Kahului resident Orlando Ferrer, 20, bails out from his longboard while surfing last month outside Maalaea Small Boat Harbor. The University of Hawaii Maui College nursing student said the surf was “pretty solid.” He said the southern swell generated wave faces of 6 to 7 feet. State and federal agencies have ended a project to expand the boat harbor, which surfers have said would affect the harbor’s “Freight Train” surf break.

shootsphotoservices.com / CHARLES HUARD photo

"It was our major campaign," said Tim Lara, chairman of the Surfrider Foundation's Maui chapter. "It's a major victory."

Originally authorized in 1968, the project has gone through a variety of proposed designs to address navigational safety and surge-related problems at the harbor.

State and federal officials reinitiated the project in 2009, with a focus on using stakeholder input and updated technical information in the planning process, officials said.

"This has had so many twists and turns," de Naie said, noting that the original plan was developed at Army Corps headquarters in Vicksburg, Miss. "It gives a little hope that sometimes common sense prevails and you realize there can be a better plan that's not the 'one size fits all.' "

She said the decision shows that officials listened to the community.

"It's gratifying to see that they are more earth-solution oriented than concrete-solution oriented," she said.

De Naie said at one point, the Army Corps of Engineers plan would have doubled the number of slips and created a new entrance to the harbor, paving over a small beach and adding 620 feet to the south breakwall.

Dynamite would have been used on 4.8 acres of coral in what had been a vibrant, healthy reef, she said. That would have destroyed habitat, including that of the threatened green sea turtle, de Naie said.

Surfers said the addition to the breakwall could have affected the surf break. Another effect would have been the disappearance of a small beach used by canoe clubs to train for races.

Retired engineer Jack Mueller and others used data from a National Oceanic and Atmospheric Administration buoy to determine the biggest impact - that most of the time, the direction of waves was aimed at the proposed new entrance to the harbor, de Naie said. Instead of making it safer, she said, the proposed design would have made it more dangerous for boats leaving the harbor.

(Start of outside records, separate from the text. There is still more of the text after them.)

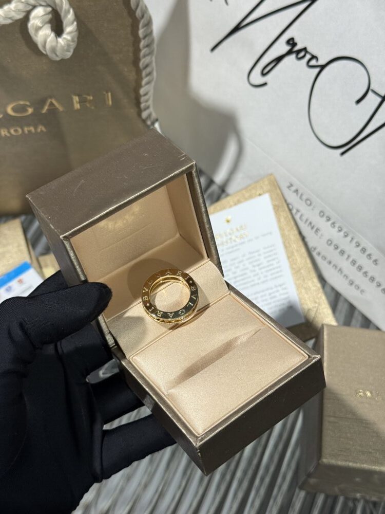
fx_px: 712
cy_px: 257
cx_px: 192
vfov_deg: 39.7
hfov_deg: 30.3
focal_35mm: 48
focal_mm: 6.76
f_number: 1.78
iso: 64
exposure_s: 1/268
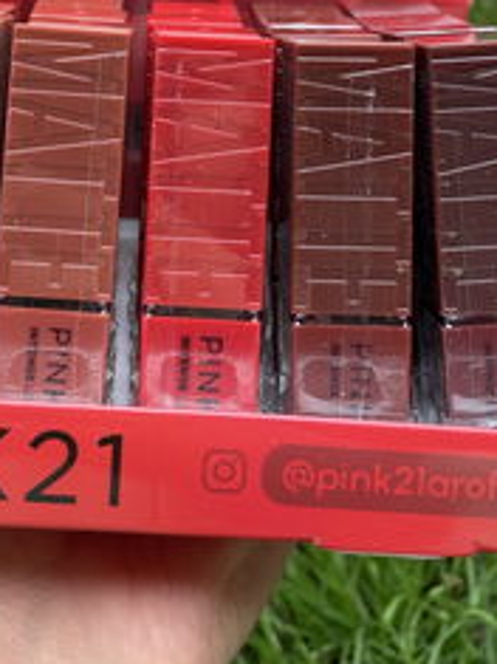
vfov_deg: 31.0
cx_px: 147
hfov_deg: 24.6
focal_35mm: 59
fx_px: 1130
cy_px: 44
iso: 32
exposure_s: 1/125
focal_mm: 4.2
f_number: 1.6
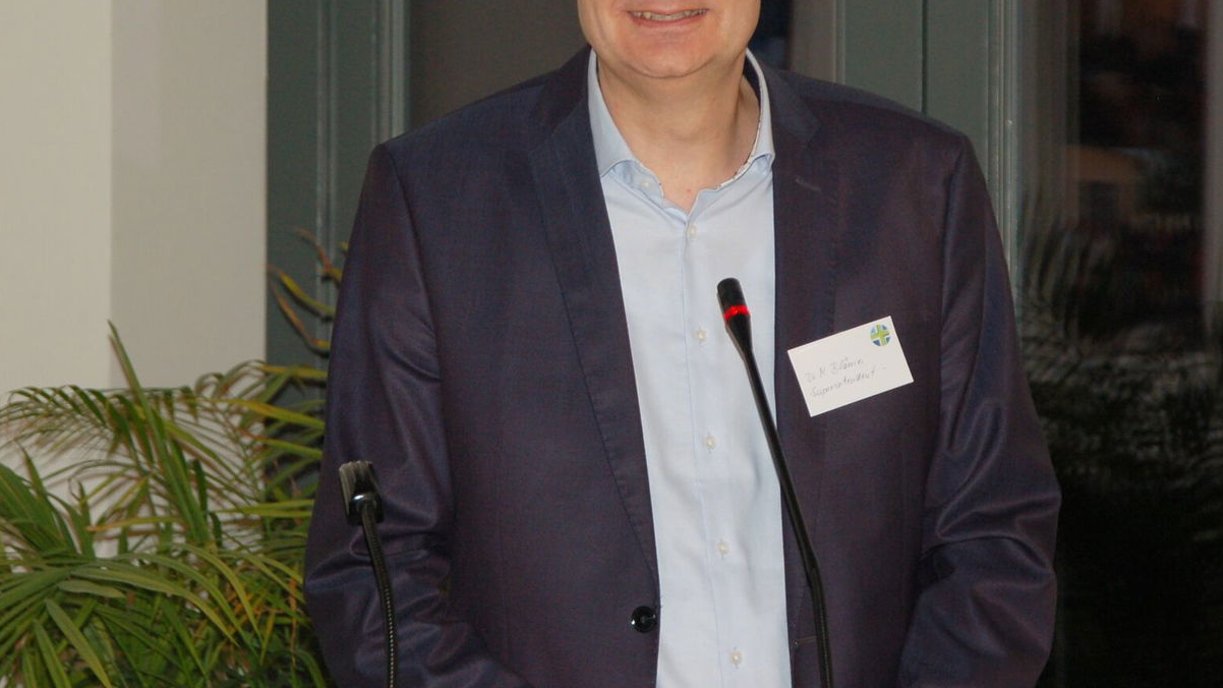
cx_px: 658
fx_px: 5286
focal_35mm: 163
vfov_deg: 7.4
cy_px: 155
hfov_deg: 13.2
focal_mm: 78
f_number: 5.6
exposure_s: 1/60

"It was a plan that had something for everyone to hate," de Naie said. "You got to keep telling the truth as you see it. What was being proposed was not based on any real data. At essence, citizen research showed what was being proposed really wasn't going to solve the problem."

At one time, de Naie said, the proposed harbor expansion was packaged with other harbor improvements, including more pump-out stations, better bathrooms and a better launch ramp, that fishermen and others supported.

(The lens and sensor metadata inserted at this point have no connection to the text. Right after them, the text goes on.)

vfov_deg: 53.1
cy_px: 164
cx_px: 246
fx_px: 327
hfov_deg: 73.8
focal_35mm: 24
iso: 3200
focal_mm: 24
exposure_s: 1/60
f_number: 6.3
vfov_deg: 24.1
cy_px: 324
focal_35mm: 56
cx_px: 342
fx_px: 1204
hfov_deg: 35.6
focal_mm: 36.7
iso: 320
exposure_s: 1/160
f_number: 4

Ed Underwood, administrator of the DLNR Division of Boating and Ocean Recreation, said the terminated navigation improvement project is separate from $16 million in new harbor improvements that are under way at Maalaea Small Boat Harbor, including building infrastructure for interisland ferries.

State officials said the high cost of coral mitigation weighed heavily in the decision not to proceed with the navigation improvement project.

Underwood said there were "a lot of unknowns" in what that cost would have been.

"We looked at the feasibility of continuing on with the new federal regulations regarding coral mitigation," Underwood said. "We took into account the community concerns with the surf break in the area. We worked closely with the federal partners. We decided that, at this time, we didn't want to continue on with this study."

As for the surges at the harbor, "it's been going on since 1968, so it can't be that big of a concern," Underwood said.

"It does affect the boats and the way you moor your boats," he said. "But they have been able to deal with it up till this point.

"We're not saying in the future we can't go back and decide to do some improvements. But it's just at this time we don't want to continue on. We worked closely with the Army Corps. We mutually agreed to not continue at this time with the study."